An overseas-trained psychiatrist has been sacked by the Waikato District Health Board for failing to immediately tell it of a patient's complaint against him in the United States.

Dr Robert Ivan Fink's dismissal last week is the latest in a string of controversies to afflict the DHB's mental health services.

An American psychiatrist, Fink had worked in the DHB's adult mental health outpatient services on a locum contract since last August.

A former patient in the US made a complaint against him last November, said Derek Wright, the director of the DHB's mental health and addiction services.


Fink had failed to tell the DHB of the complaint at the time and when in April he was told the complaint was being investigated he again failed to notify the DHB.

"The outcome of the inquiry was that the doctor should have restrictions placed on his practice [and] he then informed us of this last week," Wright said.

Fink could not be contacted for comment yesterday.

Two other Waikato psychiatric staffers to have fallen foul of authorities are Dr Paul Fox and Mohamed Shakeel Siddiqui.

In April, US media reported that former Waikato DHB psychiatrist Fox -- who lost his New Zealand medical registration in 2014 -- had been arrested over allegations of having sexually assaulted a patient before he came to New Zealand. Fox, who had treated US mass killer Adam Lanza, worked for the DHB for 19 months before returning to the US.

Siddiqui is awaiting trial on charges of faking psychiatrist qualifications to get a job at the DHB. He had worked there for several months last year as a consultant psychiatrist before concerns were raised.

Questions have been raised about Waikato's mental health services since the death of Nicky Stevens in March last year. Aged 21, he was found dead in the Waikato River, after being released from the Henry Rongomau Bennett Centre, a DHB psychiatric facility.

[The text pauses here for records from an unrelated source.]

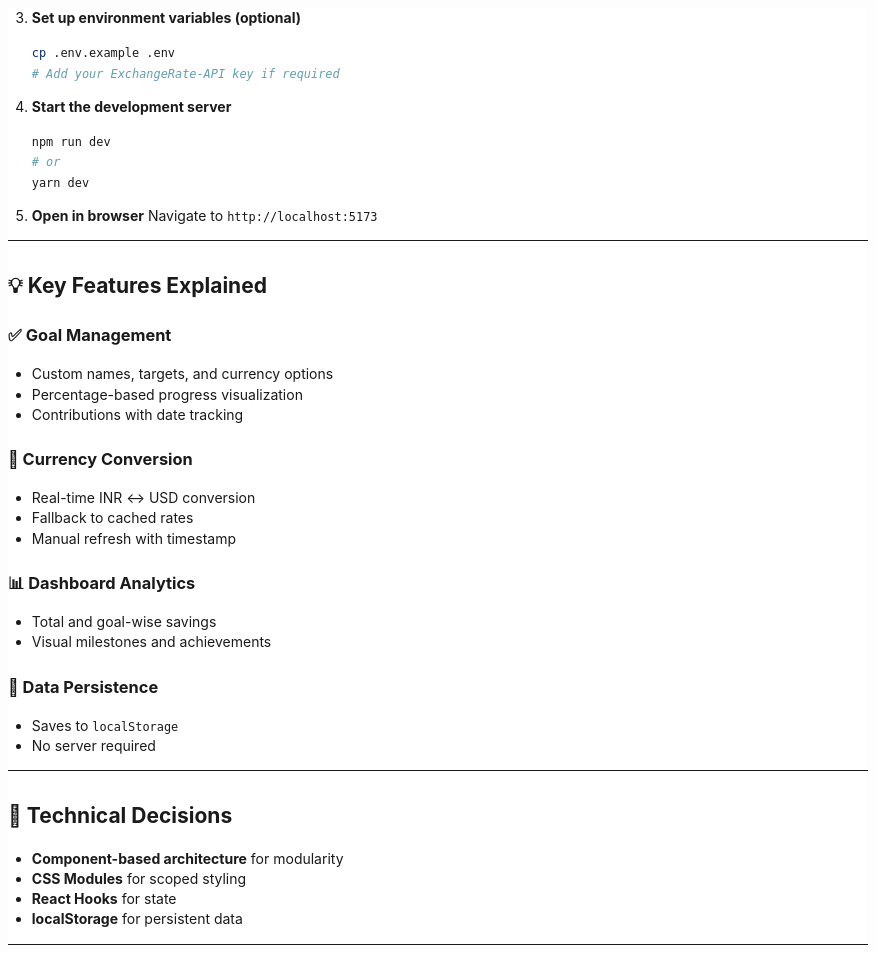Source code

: 3. **Set up environment variables (optional)**

   ```bash
   cp .env.example .env
   # Add your ExchangeRate-API key if required
   ```

4. **Start the development server**

   ```bash
   npm run dev
   # or
   yarn dev
   ```

5. **Open in browser**
   Navigate to `http://localhost:5173`

---

## 💡 Key Features Explained

### ✅ Goal Management

* Custom names, targets, and currency options
* Percentage-based progress visualization
* Contributions with date tracking

### 💱 Currency Conversion

* Real-time INR ↔ USD conversion
* Fallback to cached rates
* Manual refresh with timestamp

### 📊 Dashboard Analytics

* Total and goal-wise savings
* Visual milestones and achievements

### 💾 Data Persistence

* Saves to `localStorage`
* No server required

---

## 🔧 Technical Decisions

* **Component-based architecture** for modularity
* **CSS Modules** for scoped styling
* **React Hooks** for state
* **localStorage** for persistent data

---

Earlier this month a woman on leave from her voluntary stay as an inpatient was found dead in bushes near the river.

In April, the Ministry of Health published what the Green Party called a "damning" report on the DHB's mental health services. The report highlighted short-staffing and staff burn-out, issues the ministry said the DHB was addressing.

The DHB said today it did not know which US authority had placed conditions on Fink's practice.

"We are just responding to what Dr Fink has told us."

Wright said no concerns had arisen in Fink's clinical practice for the DHB.

"Dr Fink saw the vast majority of his patients in the company of another member of staff or family member. He was respected by his patients and their families and has been described as professional and appropriate in all his dealings with others."

Referee and other usual checks were carried out when Fink was hired.